Talks have been “quite good lately” Eide tells CNA

UN Secretary Generals Special Advisor on Cyprus Espen Barth Eide has told CNA that despite a very difficult surrounding climate, the talks themselves “have been quite good lately”.

He also said that his sense is that the sides would like to go back to Geneva, but in order to get back to Geneva they have agreed that there are certain things they have to do in Cyprus.

Replying to CNA questions, Eide also noted that he has not been involved in any discussions about any moratorium on drilling.

Asked if the talks are going that bad, he says that “the surrounding climate is very difficult right now, but the talks themselves have been quite good lately.”

“We were actually quite impressed by the negotiators’ meetings end of last week and this week,” he said, adding that he “just came out of one right now.”

“We are seriously working to overcome some of the issues that have been outstanding for a long time,” the UN official said, reiterating that “the talks themselves are better than the impression that was created on the outside.”

Asked why the surrounding atmosphere is so negative, he replied that “frankly I asked the same question and I have found no better answer, than saying that there are some people that don’t want this to work.”

“As we are moving closer to a possible solution and as people see the solution is within reach, they get more active and trying to drag them down and I think they are on both sides, the Greek Cypriots and the Turkish Cypriots,” he pointed out.

According to him “you will find people who would like things to remain as they are because they are comfortable with the current situation and you will find people who would like this to work.” So, he noted, “the real divide now is between those who want this to work and those who don’t.”

Replying to a question on issues like the “equivalent treatment” of Greek Turkish nationals after the solution and the security and guarantees chapters Eide acknowledged that “those are crucial issues.”

As you know, he noted, “the security and guarantees can only be settled if we manage to get back to the Geneva format, to the conference.”

“My sense is that the sides would like to go back to Geneva, but in order to get back to Geneva we have agreed with each other that there are certain things they have to do here in Cyprus,” he added.

Also, he continued, “on security – because security is not only a question of other countries but also a question of your legal system, your police, the whole constitutional order that you are setting up.
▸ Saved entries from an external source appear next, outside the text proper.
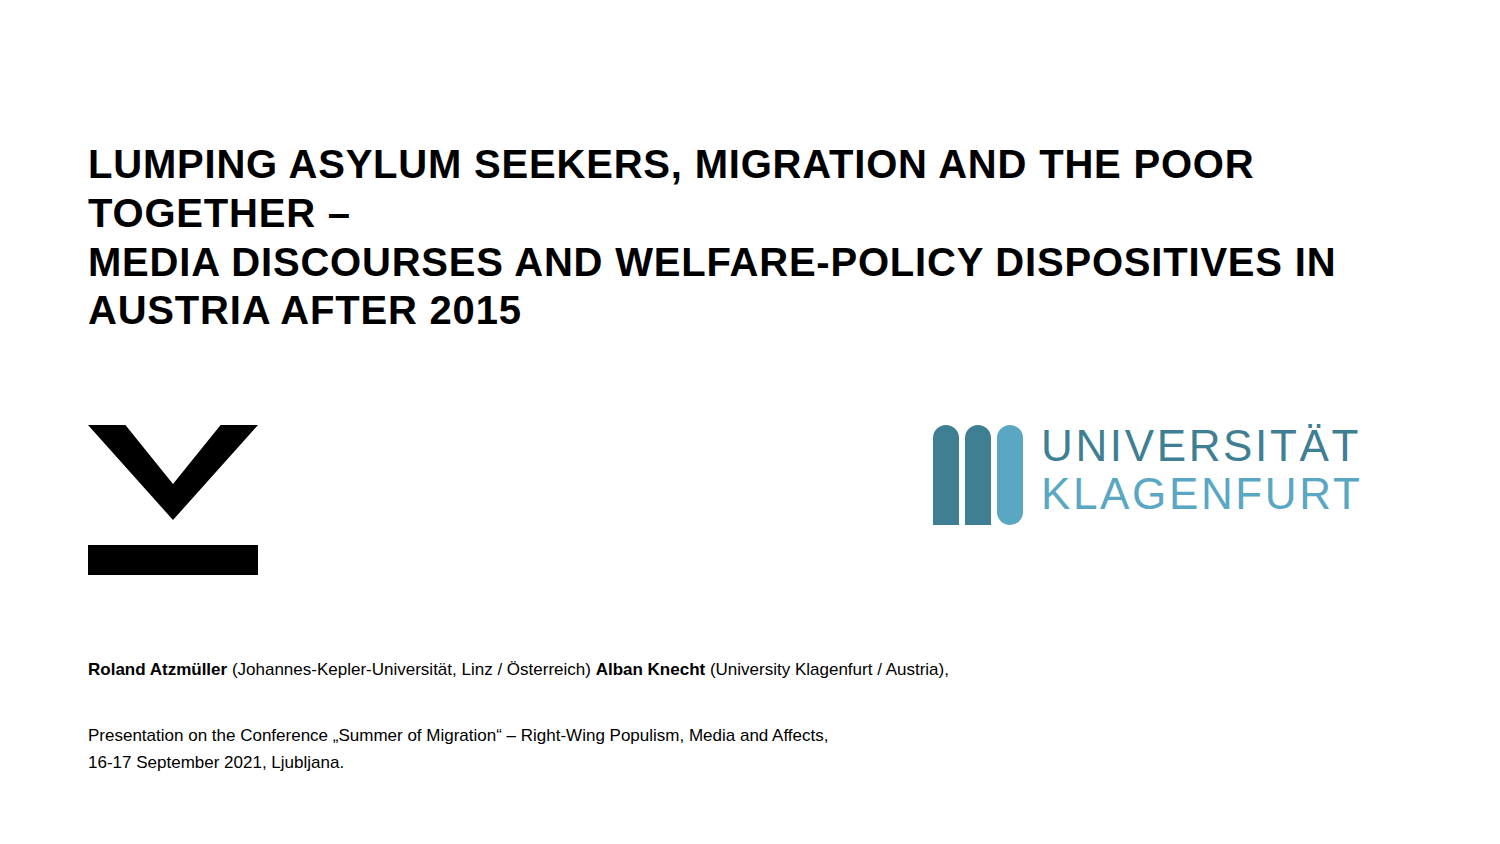Lumping asylum seekers, migration and the poor together –
Media discourses and welfare-policy dispositives in Austria after 2015
UNIVERSITÄT
KLAGENFURT
Roland Atzmüller (Johannes-Kepler-Universität, Linz / Österreich) Alban Knecht (University Klagenfurt / Austria),
Presentation on the Conference „Summer of Migration“ – Right-Wing Populism, Media and Affects,
16-17 September 2021, Ljubljana.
Some of that has to be done before we finalise these crucial issues.”

Asked whether the positions of the two sides on these two issues are so far apart that they cannot reach a convergence the UN official said that “I don’t think they are not as far apart as you may think, but there is still work to do by all means.”

Replying to a question on whether there has been an agreement between the two sides on a moratorium for drilling within Cyprus EEZ, he said: “No I haven’t.”

“I can say very clearly that I haven’t been involved in any discussions about any moratorium,” he assured.

Asked whether he is afraid that a new crisis may arise Eide said that “a lot of people are afraid of a new crisis.”

“A lot of Cypriots on both sides are afraid of that and I share that concern but I have not been involved in any discussions about moratorium,” he replied.

Cyprus has been divided since 1974 when Turkey invaded and occupied its northern third. UN backed talks have been under way between Cyprus President Nicos Anastasiades and Turkish Cypriot leader Mustafa Akinci aiming to reunite the island under a federal roof.